• INSTRUCTIONS FOR THE TASK: In the mailing-list post on dialect below, list every word or phrase set in quotation marks in the two paragraphs that follow the overheard sentence.

• SOURCE EXTRACT:
* * *
Heard on The Judges: localisms

Wilson Gray hwgray at GMAIL.COM
Fri Jan 23 13:27:22 UTC 2009


No doubt, Ron. And, also on The Judges, I heard a forty-ish white male
speaker with a down-home accent say:

"I was really pissed _behind_ that!"

"Behind" = "as a consequence of" is "standard" in BE, but this was the
first time that I've ever heard a white person use it.

Another minor anomaly is the fact that my mother, who otherwise speaks
as you would expect - a whole lot like Judge Jenny, but with more of a
drawl (the judge is young enough to be my daughter and from Atlanta;
my mother is 97) - pronounces "closet" as [klazIt]. I've never been
able to figure out why she doesn't say [klOwzIt]. It's about as
strange as hearing FDR use "y'all" while otherwise retaining the
dialect that we know he had.

-Wilson
–––
All say, "How hard it is that we have to die"---a strange complaint to
come from the mouths of people who have had to live.
-----
-Mark Twain



On Thu, Jan 22, 2009 at 2:01 PM,  <RonButters at aol.com> wrote:
> ---------------------- Information from the mail header -----------------------
> Sender:       American Dialect Society <ADS-L at LISTSERV.UGA.EDU>
> Poster:       RonButters at AOL.COM
> Subject:      Heard on The Judges: localisms
> -------------------------------------------------------------------------------
>
> I'm pretty sure that this is a feature of rural speech in areas of the upper=
> =20
> South among whites as well.
* * *
• DATASET RECORDS:
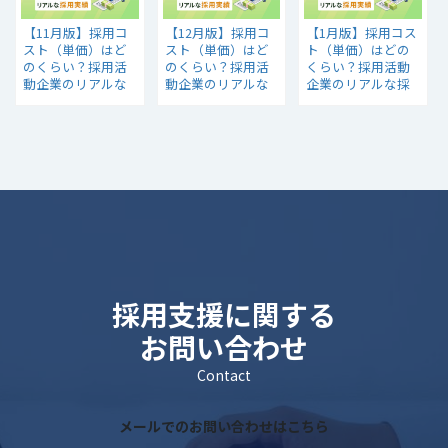
【11月版】採用コ
【12月版】採用コ
【1月版】採用コス
スト（単価）はど
スト（単価）はど
ト（単価）はどの
のくらい？採用活
のくらい？採用活
くらい？採用活動
動企業のリアルな
動企業のリアルな
企業のリアルな採
採用実績
採用実績
用実績
採用支援に関する
お問い合わせ
Contact
メールでのお問い合わせはこちら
* * *
• RESPONSE BELOW:
- "Behind"
- "as a consequence of"
- "standard"
- "closet"
- "y'all"